With the economy on a definite upswing, many people who have been out of the job market for some time are finding their way back into the hunt for better employment. Some of these people have had success in the past but have also seen their resume authoring skills deteriorate to one degree or another.
The good news is it is becoming easier and easier to craft an effective resume. Numerous resources exist both online and offline to study the hiring process and the tools available today are simply beyond the imaginations of job seekers even ten years ago. If you are putting together a new resume for the next step in your career, here are some things to consider.
If possible, you should limit the length of your resume to one page. This does several beneficial things for you. First, it forces you to focus your message and tailor your experience and skills to the job at hand. Secondly, it dramatically reduces the potential for confusion on the part of your hiring manager. All resume authors should remind themselves their hiring manager has nothing but the document to go on until the interview. The less effort they have to expend in order to grasp it, the better.

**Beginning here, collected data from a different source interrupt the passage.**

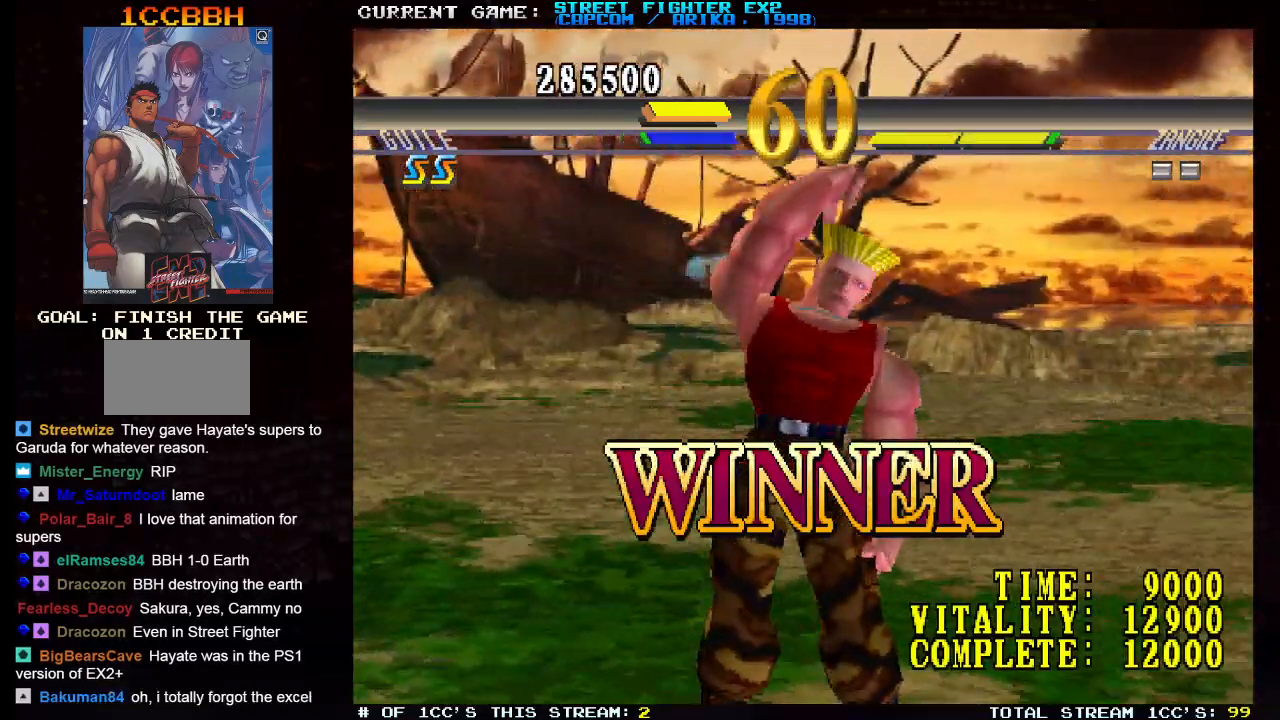
{"buttons": [], "left_stick": "center", "events": []}
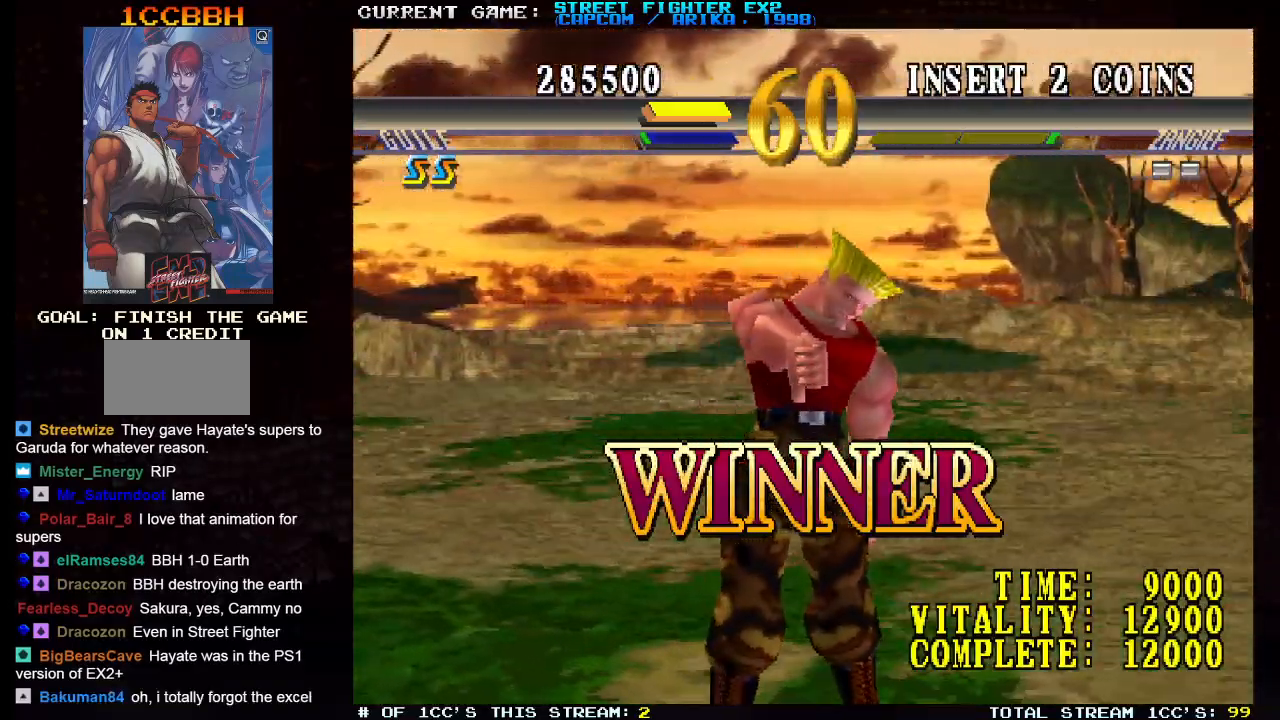
{"buttons": [], "left_stick": "center", "events": []}
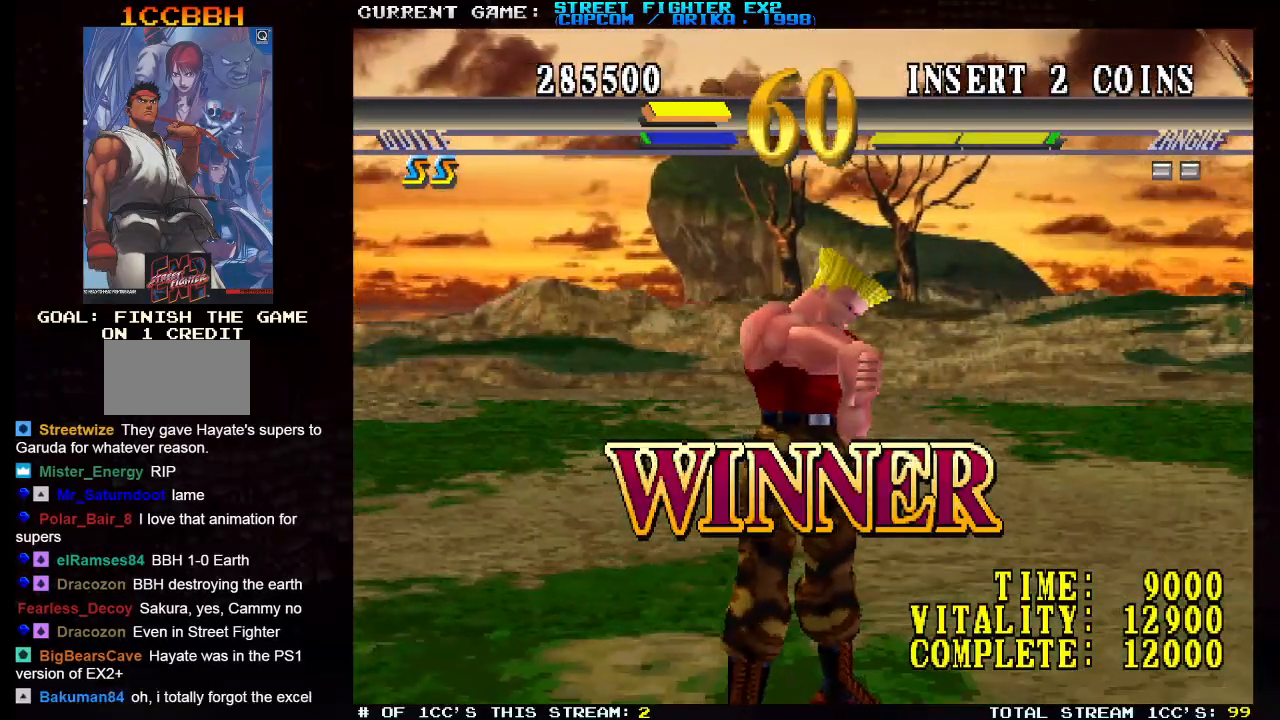
{"buttons": [], "left_stick": "center", "events": []}
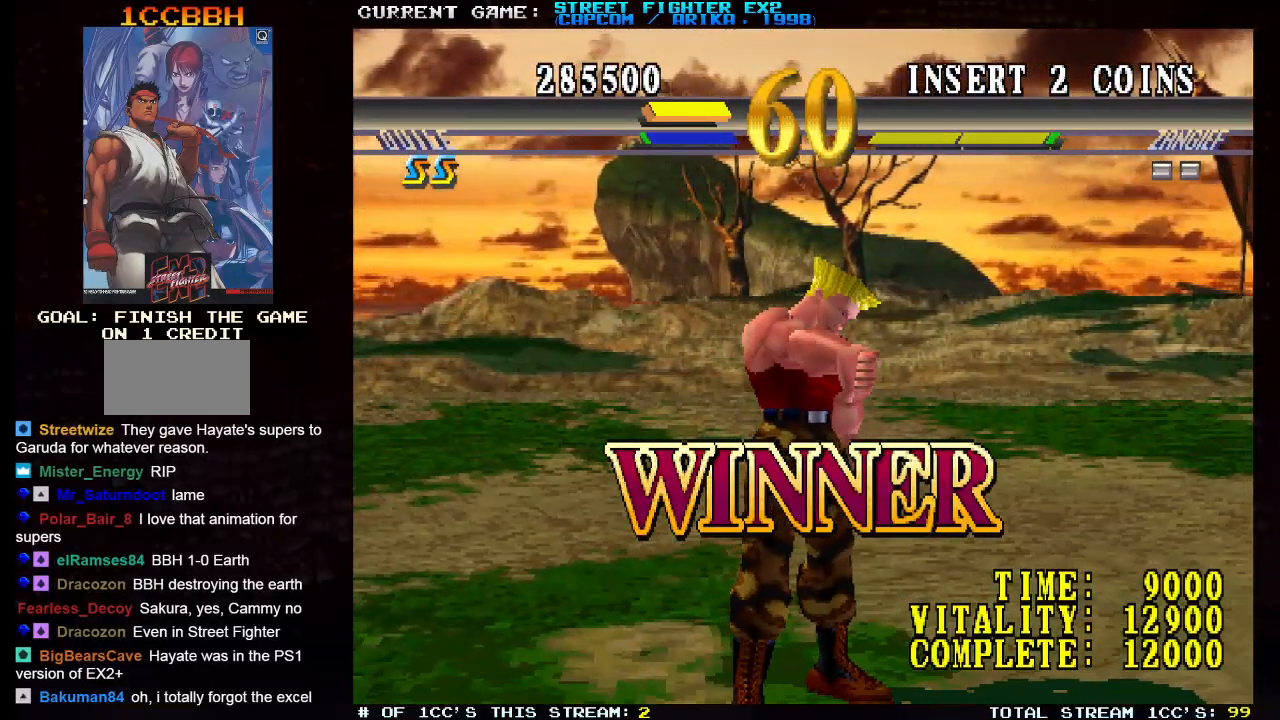
{"buttons": [], "left_stick": "center", "events": []}
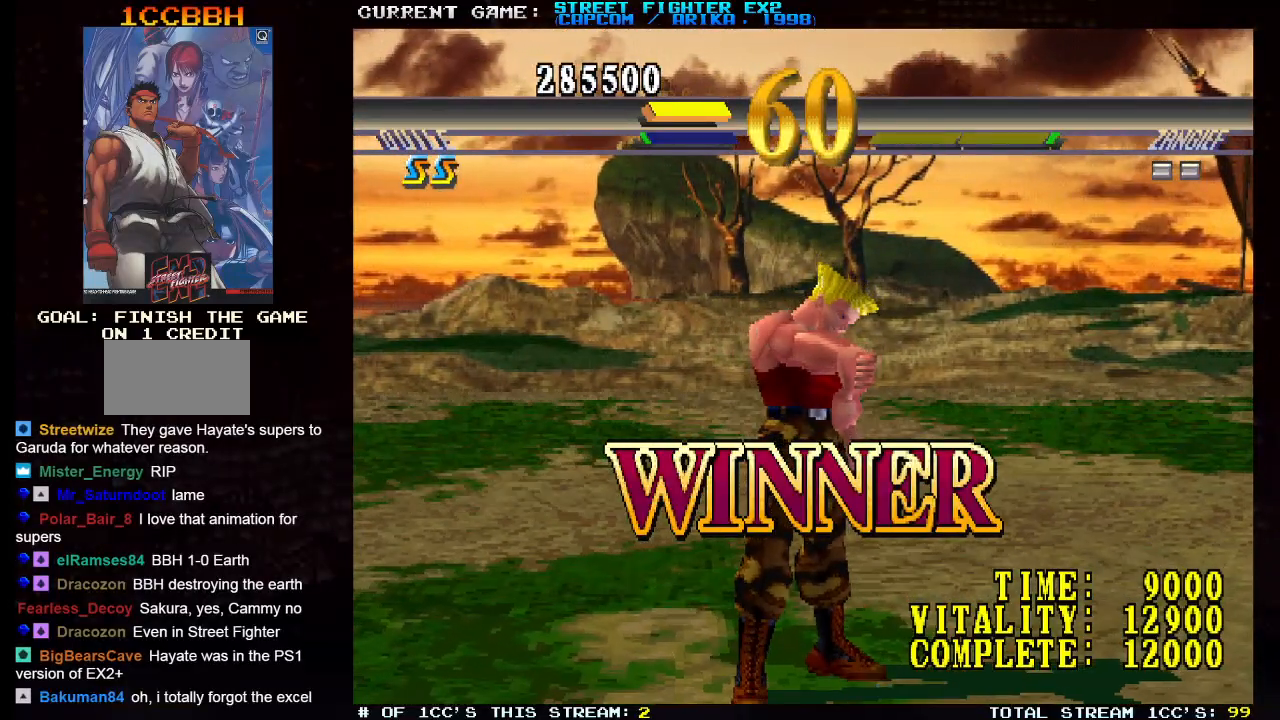
{"buttons": [], "left_stick": "center", "events": []}
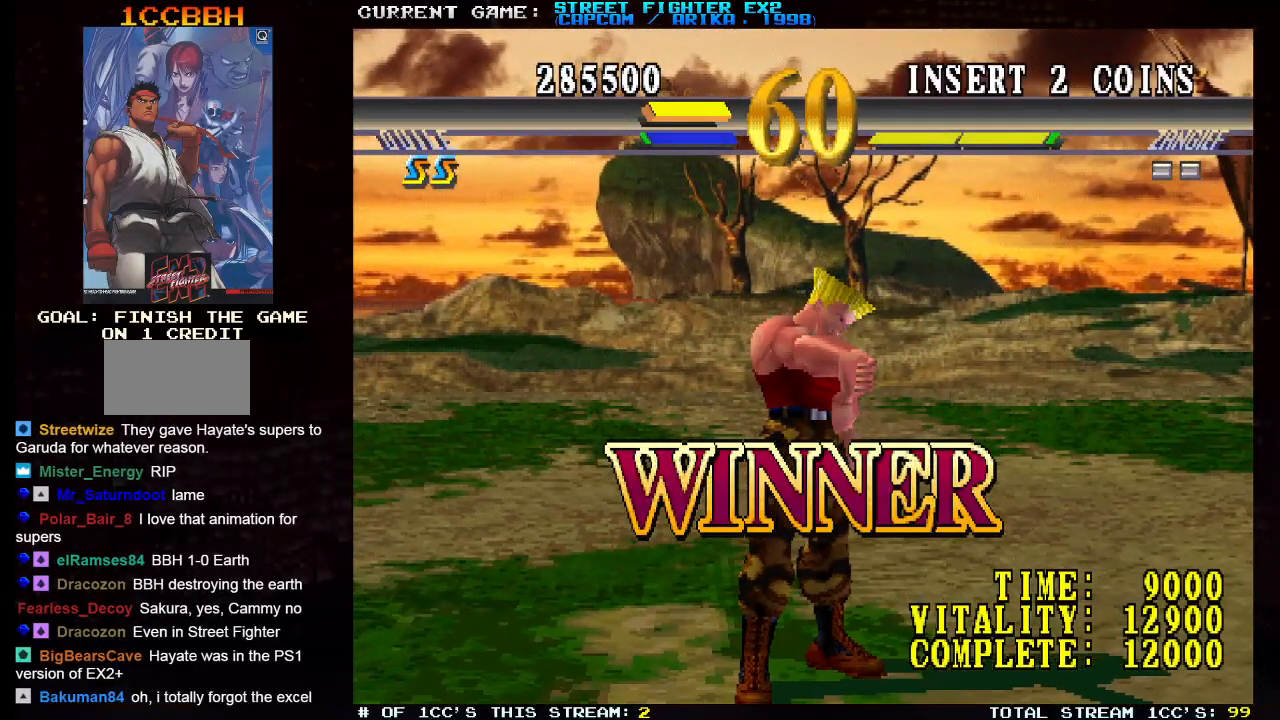
{"buttons": [], "left_stick": "center", "events": []}
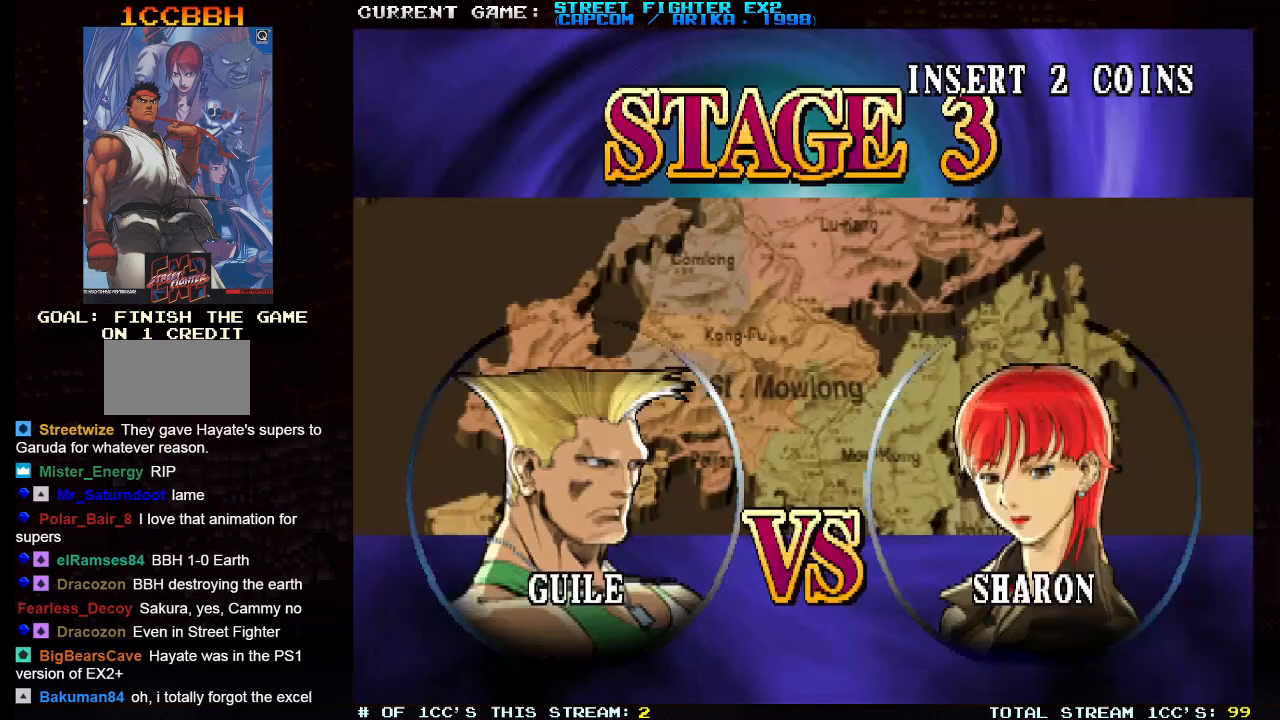
{"buttons": [], "left_stick": "center", "events": []}
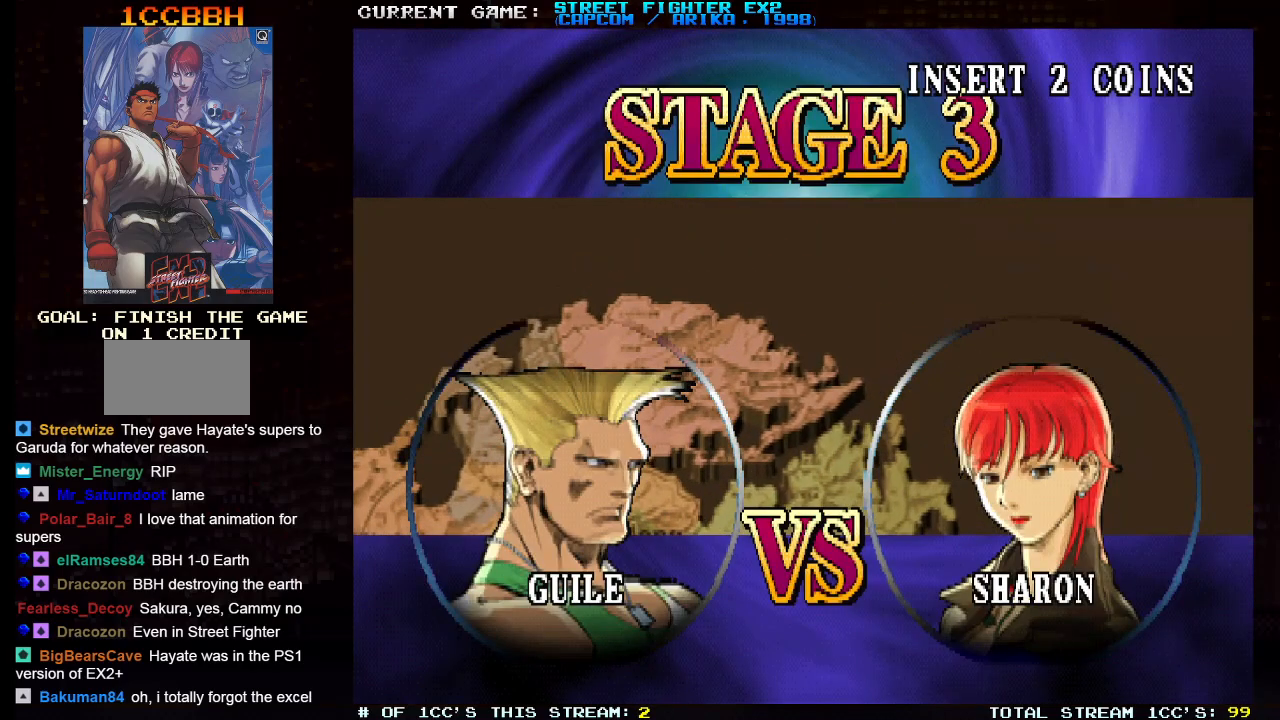
{"buttons": [], "left_stick": "right", "events": [[450, "left_stick", "right"]]}
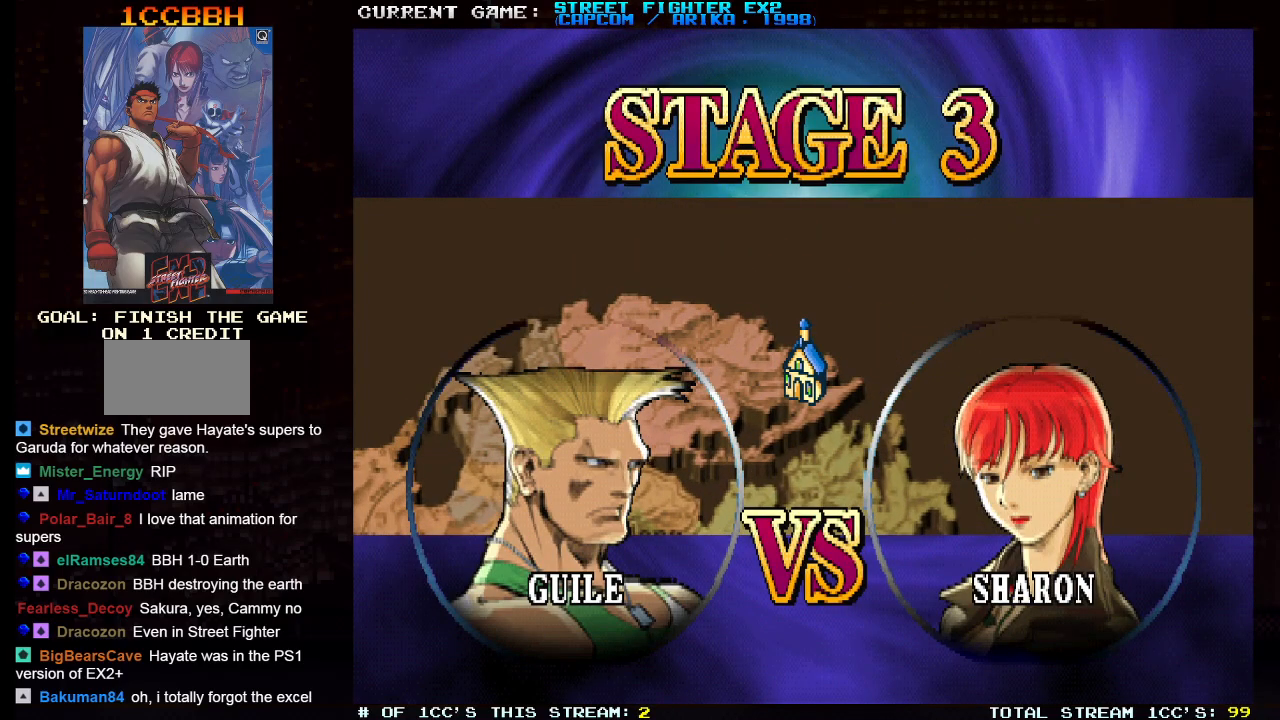
{"buttons": [], "left_stick": "right", "events": [[83, "left_stick", "left"], [183, "left_stick", "right"], [267, "left_stick", "center"], [317, "left_stick", "left"], [433, "left_stick", "right"]]}
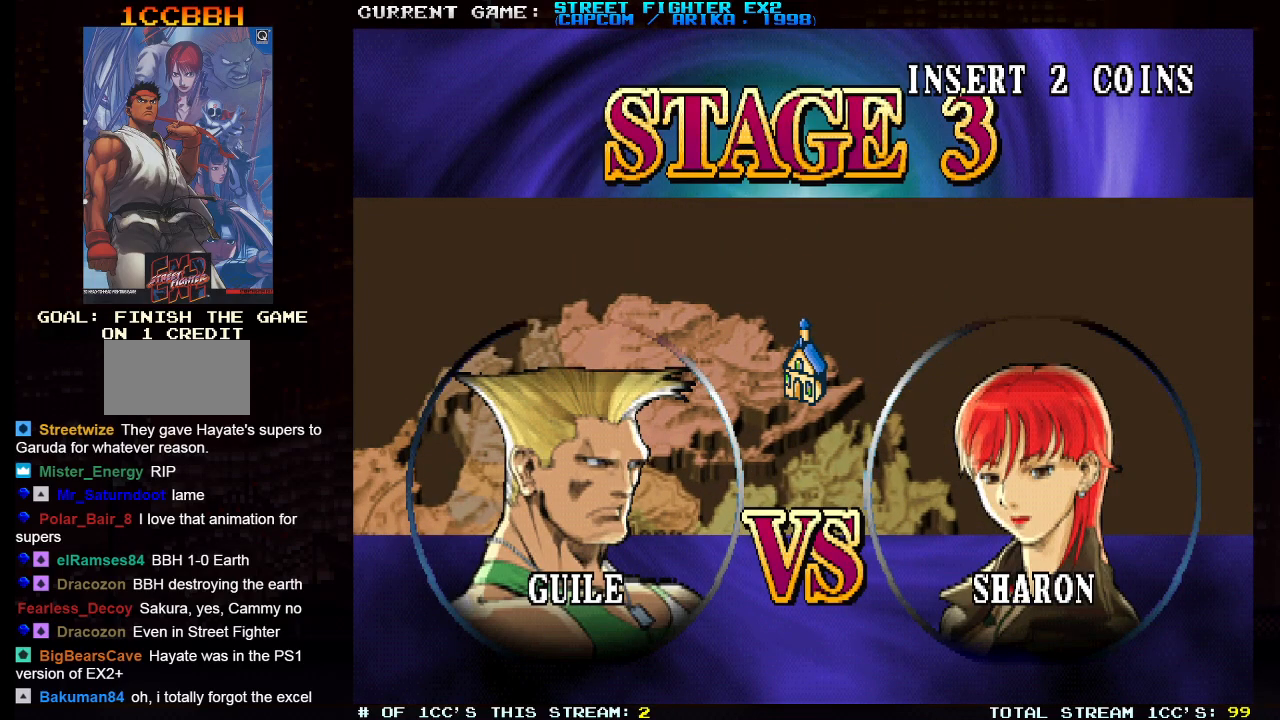
{"buttons": [], "left_stick": "center", "events": [[50, "left_stick", "center"]]}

Don’t Compete With Yourself
Always remember as the author of your resume you get to decide what is included. Never put anything on a resume that could be interpreted as an inadequacy on your part. Everything you include should be portrayed as a major accomplishment, and if it can’t, it should be omitted. Job searches are difficult enough without giving the hiring manager a built-in justification for setting your application aside. The resume is the one chance you have in society to make yourself the hero of the story. Take full advantage.
Keep It Simple
Concurrent with your efforts to condense your information, you should make conveying that information as simply and as efficiently as possible your top priority. Fancy fonts, sidebars, photos and other gimmicks might provide you some satisfaction on your favorite social media platform, but they can be frustrating for hiring managers, especially if they are looking for a key piece of information like a phone number, but can’t find it.
Resumes are like radio distress calls. There is no reason to include superfluous or confusing information. In fact, the more information you transmit, the higher the danger your message won’t get through at all. Keep it simple, positive and on one page.